Echoes from the past: Mangu High School students learning how to operate a wireless radio

Students of Mang'u high school operate the wireless transmitter and receiver in the radio laboratory in December 1963.[Courtesy, Standard Library]

When a country gets independence after decades of colonisation, its citizens can dare dream.

This is the spirit demonstrated by the smiling Mang’u High School students as they learnt how to operate the wireless transmitter and receiver radio in the laboratory.

Majority of these boys had just graduated from using two tins tied to a nylon string to imitate a telephone. To come face to face with a new technology that allowed an announcer to communicate with audiences hundreds of miles away, through a short wave or frequent modulation mode was quite a novelty. And now their teachers are like the radio announcers using wireless technology.

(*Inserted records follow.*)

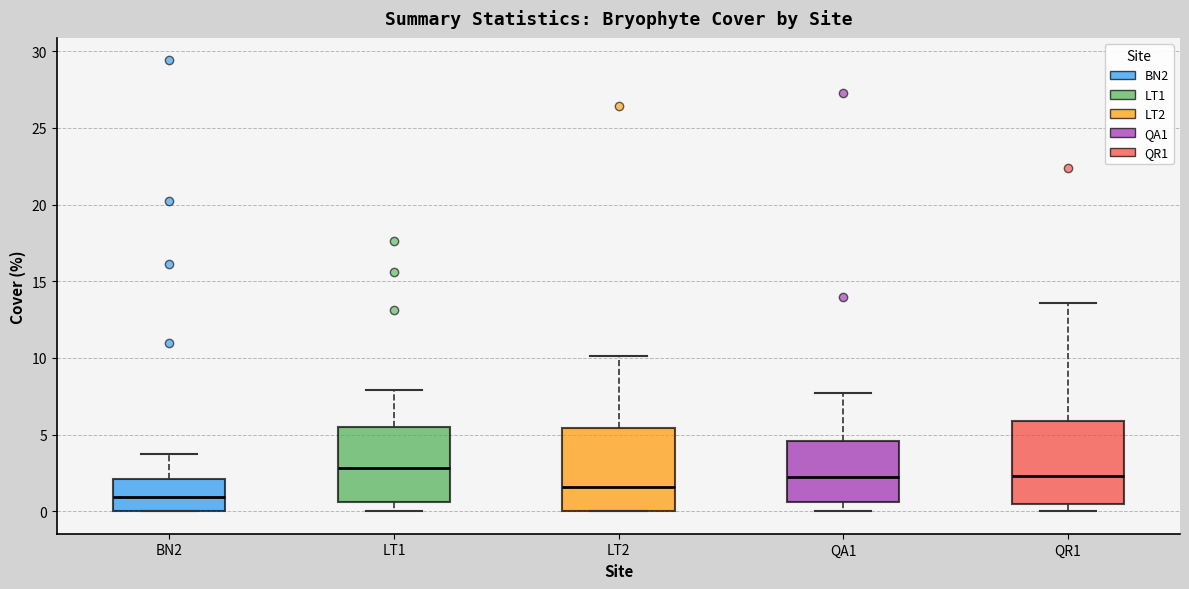

Reading left to right, read every box against the y-axis: the position of its median line, the range the box covers, and the ends of its whiskers. The values are not printed on the chart, so give them approximately, as read against the axis.

BN2: median 1.0, box 0.0 to 2.0, whiskers 0.0 to 3.5
LT1: median 3.0, box 0.5 to 5.5, whiskers 0.0 to 8.0
LT2: median 1.5, box 0.0 to 5.5, whiskers 0.0 to 10.0
QA1: median 2.0, box 0.5 to 4.5, whiskers 0.0 to 7.5
QR1: median 2.5, box 0.5 to 6.0, whiskers 0.0 to 13.5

When the Covid 19 pandemic gripped the country last year, Mang’u was one of the few schools in the country which established a system where its boys were receiving instruction from their teachers virtually.  For nine months, the students attended class, did their homework and were assessed by their teachers virtually while majority of their peers across the country were just loitering at home after their link with their teachers were broken. Radio is no longer a novelty as it used to be in the 1960s and neither does an owner have to pay an annual license to the government as used to happen in the 1970s and 80s. 

Radio is so pervasive that each of the 43 million Kenyans who have a phone can access radio from whichever part of the country they are in. Gone are the days the head of a family had to be consulted by his children before they could listen to his Sanyo or Philip radio set. Neither do listeners have to wait specific times of the day to tune in for news.

The same smartphones serving as radio sets and record players rolled up in one are now being used by formal and informal media operators to break news. Every minute and every hour daily.